I’m parsing some RSS feeds that aggregate what’s going on in a given city. I’m only interested in the stuff that is happening today.
At the moment I have this:
require 'rubygems'
require 'rss/1.0'
require 'rss/2.0'
require 'open-uri'
require 'shorturl'
source = "http://rss.feed.com/example.xml"
content = ""
open(source) do |s| content = s.read end
rss = RSS::Parser.parse(content, false)
t = Time.now
day = t.day.to_s
month = t.strftime("%b")
rss.items.each do |rss|
if "#{rss.title}".include?(day)&&(month)
# does stuff with it
end
end
Of course by checking whether the title (that I know contains the date of event in the following format: “(2nd Apr 11)”) contains the day and the month (eg. ‘2’ and ‘May’) I get also info about the events that happen on 12th May, 20th of May and so on. How can I make it foolproof and only get today’s events?
Here’s a sample title: “Diggin Deeper @ The Big Chill House (12th May 11)”
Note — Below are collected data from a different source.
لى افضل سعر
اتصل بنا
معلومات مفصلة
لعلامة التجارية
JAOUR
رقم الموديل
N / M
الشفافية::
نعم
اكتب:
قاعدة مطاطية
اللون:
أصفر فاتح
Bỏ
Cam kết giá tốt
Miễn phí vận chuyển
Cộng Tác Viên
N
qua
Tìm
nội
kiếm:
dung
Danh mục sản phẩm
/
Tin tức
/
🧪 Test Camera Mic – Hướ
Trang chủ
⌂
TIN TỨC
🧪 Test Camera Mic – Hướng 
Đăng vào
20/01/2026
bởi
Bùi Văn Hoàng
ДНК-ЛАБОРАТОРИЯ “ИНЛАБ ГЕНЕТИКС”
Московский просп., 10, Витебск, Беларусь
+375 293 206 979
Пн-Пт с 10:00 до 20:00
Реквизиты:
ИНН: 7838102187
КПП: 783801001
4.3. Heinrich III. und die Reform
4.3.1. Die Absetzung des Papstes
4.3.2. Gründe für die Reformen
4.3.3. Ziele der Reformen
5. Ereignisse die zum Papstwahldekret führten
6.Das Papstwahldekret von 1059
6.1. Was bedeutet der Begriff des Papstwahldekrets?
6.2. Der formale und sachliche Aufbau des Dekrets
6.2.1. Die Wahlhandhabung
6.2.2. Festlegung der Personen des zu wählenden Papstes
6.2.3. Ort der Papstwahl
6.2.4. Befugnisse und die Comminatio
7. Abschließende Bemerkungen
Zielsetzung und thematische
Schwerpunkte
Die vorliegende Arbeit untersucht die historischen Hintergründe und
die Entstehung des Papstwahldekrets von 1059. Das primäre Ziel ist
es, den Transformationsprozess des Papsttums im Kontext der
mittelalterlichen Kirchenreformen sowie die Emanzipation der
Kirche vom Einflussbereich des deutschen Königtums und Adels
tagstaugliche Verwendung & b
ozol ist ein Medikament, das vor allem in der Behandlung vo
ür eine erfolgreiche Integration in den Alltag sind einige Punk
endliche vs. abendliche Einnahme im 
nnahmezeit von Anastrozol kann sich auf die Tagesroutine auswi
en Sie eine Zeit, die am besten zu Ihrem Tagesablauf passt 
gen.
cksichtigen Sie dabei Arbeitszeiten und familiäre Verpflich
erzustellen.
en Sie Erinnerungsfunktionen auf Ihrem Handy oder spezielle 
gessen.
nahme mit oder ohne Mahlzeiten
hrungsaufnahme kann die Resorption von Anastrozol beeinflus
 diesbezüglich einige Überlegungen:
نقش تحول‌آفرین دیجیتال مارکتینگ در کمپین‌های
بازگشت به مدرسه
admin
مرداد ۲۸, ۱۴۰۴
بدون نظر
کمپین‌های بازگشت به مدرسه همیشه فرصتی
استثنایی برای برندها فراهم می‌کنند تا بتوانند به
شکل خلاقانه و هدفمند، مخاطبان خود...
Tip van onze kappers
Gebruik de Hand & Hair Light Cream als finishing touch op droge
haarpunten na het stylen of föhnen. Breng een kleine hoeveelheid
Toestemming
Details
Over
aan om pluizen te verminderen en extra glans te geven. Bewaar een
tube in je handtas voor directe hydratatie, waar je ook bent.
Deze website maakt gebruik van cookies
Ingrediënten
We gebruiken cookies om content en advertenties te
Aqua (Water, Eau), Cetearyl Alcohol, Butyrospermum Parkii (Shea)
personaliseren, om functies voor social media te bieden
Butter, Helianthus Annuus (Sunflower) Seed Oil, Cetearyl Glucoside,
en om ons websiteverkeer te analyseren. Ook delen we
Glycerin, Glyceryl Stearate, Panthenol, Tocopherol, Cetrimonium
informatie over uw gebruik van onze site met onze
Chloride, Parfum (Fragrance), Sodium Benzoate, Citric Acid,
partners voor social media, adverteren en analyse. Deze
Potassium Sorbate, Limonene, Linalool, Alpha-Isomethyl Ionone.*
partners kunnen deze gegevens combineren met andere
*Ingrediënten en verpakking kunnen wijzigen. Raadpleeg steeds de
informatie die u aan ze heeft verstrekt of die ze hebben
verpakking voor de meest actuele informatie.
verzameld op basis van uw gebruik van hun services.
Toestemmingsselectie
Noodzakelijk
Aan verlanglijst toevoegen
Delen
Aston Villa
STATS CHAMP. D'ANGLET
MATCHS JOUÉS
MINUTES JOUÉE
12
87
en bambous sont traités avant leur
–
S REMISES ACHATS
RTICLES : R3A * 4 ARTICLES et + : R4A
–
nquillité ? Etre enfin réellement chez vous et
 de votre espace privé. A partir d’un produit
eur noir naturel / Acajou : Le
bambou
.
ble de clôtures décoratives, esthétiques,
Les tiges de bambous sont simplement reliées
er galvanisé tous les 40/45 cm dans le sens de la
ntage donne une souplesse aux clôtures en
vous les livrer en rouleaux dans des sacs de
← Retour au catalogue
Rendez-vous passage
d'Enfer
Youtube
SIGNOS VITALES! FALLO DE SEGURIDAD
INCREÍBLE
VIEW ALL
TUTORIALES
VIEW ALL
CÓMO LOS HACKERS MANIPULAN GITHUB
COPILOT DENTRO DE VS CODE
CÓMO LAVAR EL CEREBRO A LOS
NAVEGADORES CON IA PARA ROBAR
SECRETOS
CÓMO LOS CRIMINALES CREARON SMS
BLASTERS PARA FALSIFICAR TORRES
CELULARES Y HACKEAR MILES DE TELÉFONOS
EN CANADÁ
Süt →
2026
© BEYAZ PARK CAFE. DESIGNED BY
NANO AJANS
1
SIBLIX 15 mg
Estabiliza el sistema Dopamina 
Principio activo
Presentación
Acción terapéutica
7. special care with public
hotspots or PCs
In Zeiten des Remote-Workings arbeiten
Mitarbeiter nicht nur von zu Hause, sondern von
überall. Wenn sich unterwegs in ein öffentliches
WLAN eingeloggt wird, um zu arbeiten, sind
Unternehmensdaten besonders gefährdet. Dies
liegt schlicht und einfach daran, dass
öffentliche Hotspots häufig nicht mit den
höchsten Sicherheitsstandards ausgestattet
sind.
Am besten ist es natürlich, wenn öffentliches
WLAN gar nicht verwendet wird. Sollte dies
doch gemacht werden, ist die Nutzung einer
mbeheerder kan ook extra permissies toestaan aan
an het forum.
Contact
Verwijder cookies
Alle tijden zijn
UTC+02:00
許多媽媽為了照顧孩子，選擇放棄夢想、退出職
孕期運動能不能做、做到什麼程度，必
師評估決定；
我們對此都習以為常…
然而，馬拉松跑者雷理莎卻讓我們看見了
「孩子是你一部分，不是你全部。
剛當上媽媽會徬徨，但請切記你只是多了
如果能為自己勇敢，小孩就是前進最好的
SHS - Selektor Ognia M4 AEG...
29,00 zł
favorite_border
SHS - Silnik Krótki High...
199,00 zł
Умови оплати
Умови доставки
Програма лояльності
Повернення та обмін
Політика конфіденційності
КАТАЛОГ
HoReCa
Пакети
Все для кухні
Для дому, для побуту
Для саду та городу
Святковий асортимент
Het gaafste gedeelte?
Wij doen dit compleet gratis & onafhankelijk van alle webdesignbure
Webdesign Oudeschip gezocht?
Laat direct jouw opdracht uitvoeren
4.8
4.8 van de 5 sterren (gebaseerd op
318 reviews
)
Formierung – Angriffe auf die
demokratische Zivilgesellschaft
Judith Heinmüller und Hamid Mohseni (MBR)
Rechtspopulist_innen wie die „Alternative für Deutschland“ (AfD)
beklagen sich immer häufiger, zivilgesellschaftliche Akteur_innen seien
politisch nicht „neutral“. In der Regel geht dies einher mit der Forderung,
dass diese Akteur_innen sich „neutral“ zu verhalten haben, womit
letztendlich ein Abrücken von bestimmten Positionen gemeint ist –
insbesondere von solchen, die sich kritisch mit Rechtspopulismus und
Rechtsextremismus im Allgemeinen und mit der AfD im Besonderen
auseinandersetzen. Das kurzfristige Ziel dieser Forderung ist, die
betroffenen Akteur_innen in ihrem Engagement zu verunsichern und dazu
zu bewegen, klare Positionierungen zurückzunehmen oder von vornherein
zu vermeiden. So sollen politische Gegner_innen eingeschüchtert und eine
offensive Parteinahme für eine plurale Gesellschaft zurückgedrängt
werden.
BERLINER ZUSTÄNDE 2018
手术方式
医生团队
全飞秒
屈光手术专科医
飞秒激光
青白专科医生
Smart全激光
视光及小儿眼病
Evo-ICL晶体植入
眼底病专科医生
There could potentially be problems if the title contains other numbers. Does the title have any bounding characters around the date, such as a hyphen before the date or brackets around it? Adding those to the regex could prevent trouble. Could you give us an example title? (An alternative would be to use Time#strftime to create a string which would perfectly match the date as it appears in the title and then just use String#include? with that string, but I don’t think there’s an elegant way to put the ‘th’/’nd’/’rd’/etc on the day.)